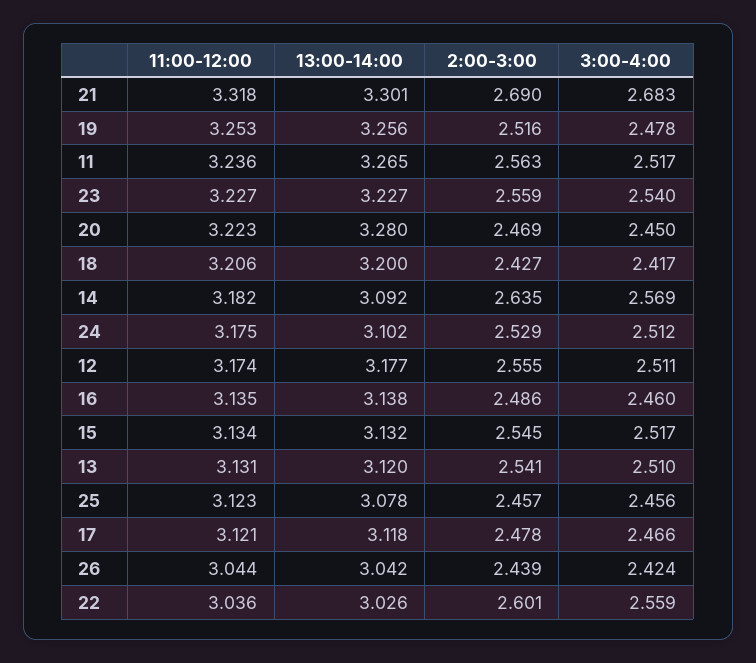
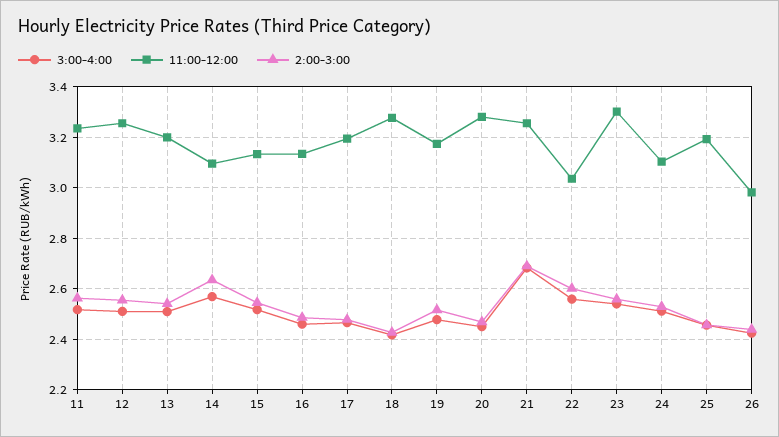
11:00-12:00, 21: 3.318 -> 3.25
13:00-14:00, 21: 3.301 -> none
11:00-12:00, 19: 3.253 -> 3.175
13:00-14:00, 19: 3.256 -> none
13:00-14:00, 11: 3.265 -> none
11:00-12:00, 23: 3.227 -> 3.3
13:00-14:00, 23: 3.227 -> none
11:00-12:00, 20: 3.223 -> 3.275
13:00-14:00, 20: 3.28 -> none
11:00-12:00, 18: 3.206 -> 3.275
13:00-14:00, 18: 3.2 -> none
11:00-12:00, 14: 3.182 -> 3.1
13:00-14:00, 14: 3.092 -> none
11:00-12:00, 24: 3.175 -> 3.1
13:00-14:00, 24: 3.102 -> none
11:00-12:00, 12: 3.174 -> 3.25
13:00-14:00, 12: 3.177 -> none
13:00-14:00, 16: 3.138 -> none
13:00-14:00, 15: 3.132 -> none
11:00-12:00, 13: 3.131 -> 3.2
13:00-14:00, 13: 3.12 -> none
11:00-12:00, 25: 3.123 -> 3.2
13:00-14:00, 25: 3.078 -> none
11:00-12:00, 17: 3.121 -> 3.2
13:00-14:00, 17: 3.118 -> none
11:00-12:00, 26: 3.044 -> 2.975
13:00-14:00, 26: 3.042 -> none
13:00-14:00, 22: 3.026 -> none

---

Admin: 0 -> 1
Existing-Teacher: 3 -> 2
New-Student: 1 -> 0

**ACTION ITEM:**
As listed above, the lines from the line with "11:00-12:00, 20: 3.223 -> 3.275" to the line with "13:00-14:00, 22: 3.026 -> none" are to be echoed exactly, with both ends included and nothing added.

**TASK RESULT:**
11:00-12:00, 20: 3.223 -> 3.275
13:00-14:00, 20: 3.28 -> none
11:00-12:00, 18: 3.206 -> 3.275
13:00-14:00, 18: 3.2 -> none
11:00-12:00, 14: 3.182 -> 3.1
13:00-14:00, 14: 3.092 -> none
11:00-12:00, 24: 3.175 -> 3.1
13:00-14:00, 24: 3.102 -> none
11:00-12:00, 12: 3.174 -> 3.25
13:00-14:00, 12: 3.177 -> none
13:00-14:00, 16: 3.138 -> none
13:00-14:00, 15: 3.132 -> none
11:00-12:00, 13: 3.131 -> 3.2
13:00-14:00, 13: 3.12 -> none
11:00-12:00, 25: 3.123 -> 3.2
13:00-14:00, 25: 3.078 -> none
11:00-12:00, 17: 3.121 -> 3.2
13:00-14:00, 17: 3.118 -> none
11:00-12:00, 26: 3.044 -> 2.975
13:00-14:00, 26: 3.042 -> none
13:00-14:00, 22: 3.026 -> none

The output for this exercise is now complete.